According to Zillow Group Inc, the past year has been the hottest real estate market since 2007, with median sale prices in dozens of metro areas recording double-digit percentage increases from a year ago. Simultaneously, the number of homes for sale in March was approximately half of what it was a year ago, according to Realtor.com.
This means that record-low inventory coupled with low mortgage rates has resulted in about 59% of homes that recently went under contract had an accepted offer in under two weeks of being listed, a record said the Redfin report.
Goldman Sachs' Marty Young, citing the Redfin report, told clients demand for single-family housing is outpacing supply.
The Case-Shiller US house price index came in up 11% year over year through January 2021, with prices growing at a 16% seasonally annualized pace over the three months from November 2020-January 2021. More timely indicators of house prices point to similar or even stronger growth, with prices on new listings in March 2021 up 15% year over year, according to data from Redfin.

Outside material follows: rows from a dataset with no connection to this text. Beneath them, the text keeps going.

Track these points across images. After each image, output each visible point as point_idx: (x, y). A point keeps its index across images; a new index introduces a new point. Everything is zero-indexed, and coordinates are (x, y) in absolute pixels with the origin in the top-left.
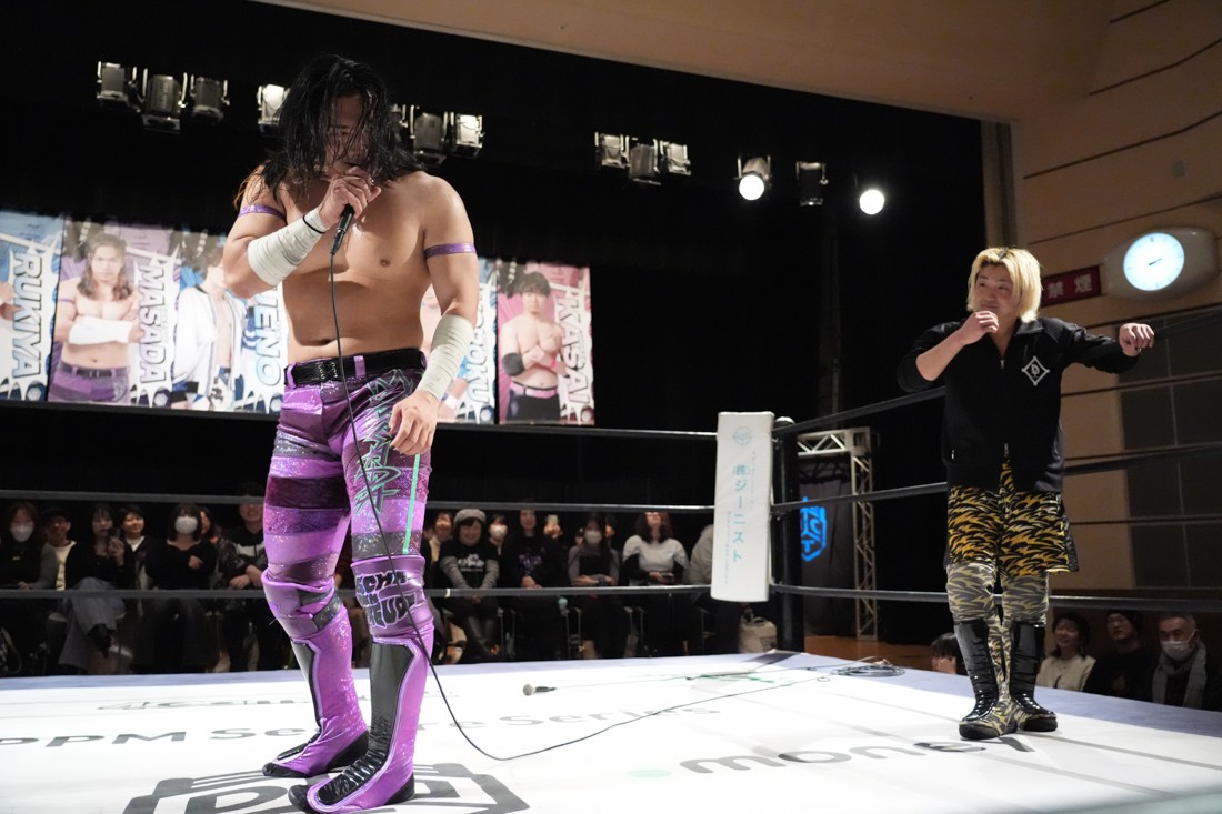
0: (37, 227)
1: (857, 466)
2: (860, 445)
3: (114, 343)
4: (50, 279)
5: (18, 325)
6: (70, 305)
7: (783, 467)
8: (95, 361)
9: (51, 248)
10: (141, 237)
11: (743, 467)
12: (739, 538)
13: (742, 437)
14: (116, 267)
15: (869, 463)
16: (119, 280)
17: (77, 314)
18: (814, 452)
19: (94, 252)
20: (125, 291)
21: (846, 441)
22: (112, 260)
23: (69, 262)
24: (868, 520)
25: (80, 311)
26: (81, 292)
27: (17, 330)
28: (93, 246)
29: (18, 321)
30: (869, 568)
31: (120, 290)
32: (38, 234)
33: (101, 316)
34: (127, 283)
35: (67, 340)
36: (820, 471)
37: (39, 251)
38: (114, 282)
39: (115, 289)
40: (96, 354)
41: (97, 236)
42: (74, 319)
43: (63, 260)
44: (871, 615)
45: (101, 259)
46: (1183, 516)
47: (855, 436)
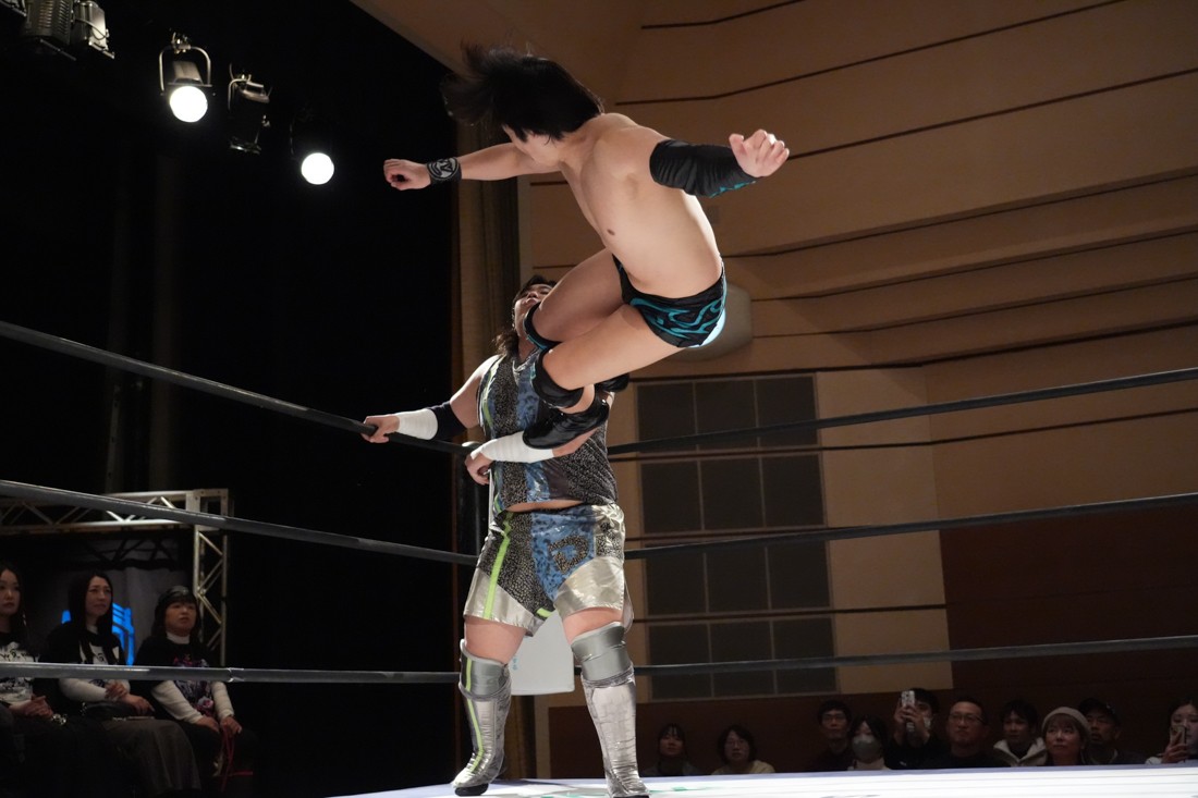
18: (121, 521)
36: (128, 551)
46: (708, 614)
47: (203, 500)
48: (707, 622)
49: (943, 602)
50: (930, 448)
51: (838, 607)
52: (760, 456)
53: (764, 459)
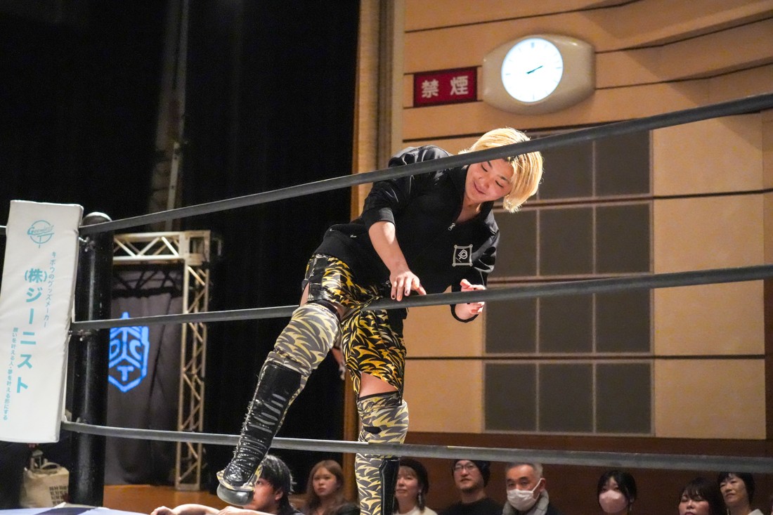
1: (191, 276)
2: (197, 252)
7: (92, 274)
11: (38, 271)
12: (26, 362)
13: (38, 234)
15: (206, 275)
18: (141, 256)
21: (179, 245)
24: (199, 344)
30: (197, 402)
36: (146, 281)
44: (194, 460)
46: (538, 354)
47: (192, 241)
48: (537, 362)
49: (762, 351)
50: (761, 196)
51: (658, 353)
52: (594, 206)
53: (598, 209)
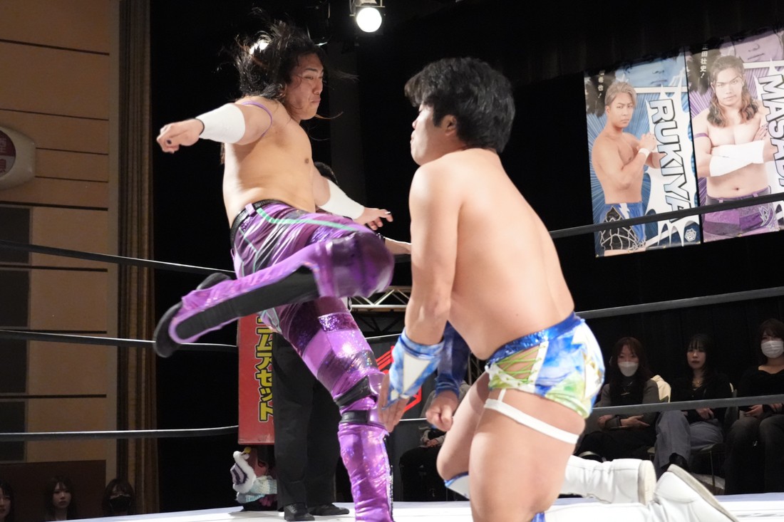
0: (663, 71)
3: (751, 166)
4: (683, 118)
5: (666, 171)
6: (705, 138)
8: (737, 189)
9: (679, 88)
10: (755, 49)
14: (738, 88)
16: (743, 100)
17: (712, 146)
19: (715, 79)
20: (751, 110)
22: (733, 81)
23: (695, 96)
25: (714, 143)
26: (712, 123)
27: (665, 175)
28: (714, 74)
29: (664, 167)
31: (746, 110)
32: (665, 78)
33: (734, 143)
34: (751, 100)
35: (709, 175)
37: (669, 94)
38: (739, 104)
39: (741, 111)
40: (736, 182)
41: (715, 63)
42: (711, 153)
43: (690, 95)
45: (723, 84)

Demand for single-family housing remains solid, driven by still-low mortgage rates and an improving economy, but supply of homes available for sale remains highly constrained, with new listings and total active listings as of March 2021 down 14% and down 52% vs. year-over-year levels according to data from NAR. We look for US house prices to grow 4.7% for full-year 2021, but constraints on housing supply pose an upside risk to the forecast.
Young shows 2021 housing inventory continues to slide. The emerging problem is low inventory plus low mortgage rates resulted in soaring home prices, making it harder for buyers to afford a home.
Ultra-low inventory in 2021 has sparked a competitive market for first-time and existing buyers who submit offers well over the listing price. These speculative episodes are commonly referred to as bidding wars.
Goldman shows a stunning chart on the number of single-family homes available for sale has hit three-decade lows.
It would take about two months to exhaust the current supply of existing single-family homes and about five months of new single-family-homes at the current sales pace.
There are early indications homebuyer demand could be waning as housing becomes unaffordable.
Tight supply and low mortgage rates risk producing a redux of the housing mania seen in the mid-2000s.
"More inventory could come on the market this spring, which is typically the busiest season for home sales, real-estate agents say. But there are unlikely to be enough new listings to cool the market," WSJ noted.
... but as we all know, manias don't last forever and today's housing boom is beginning to develop red flags as bond traders start pricing in rate hikes.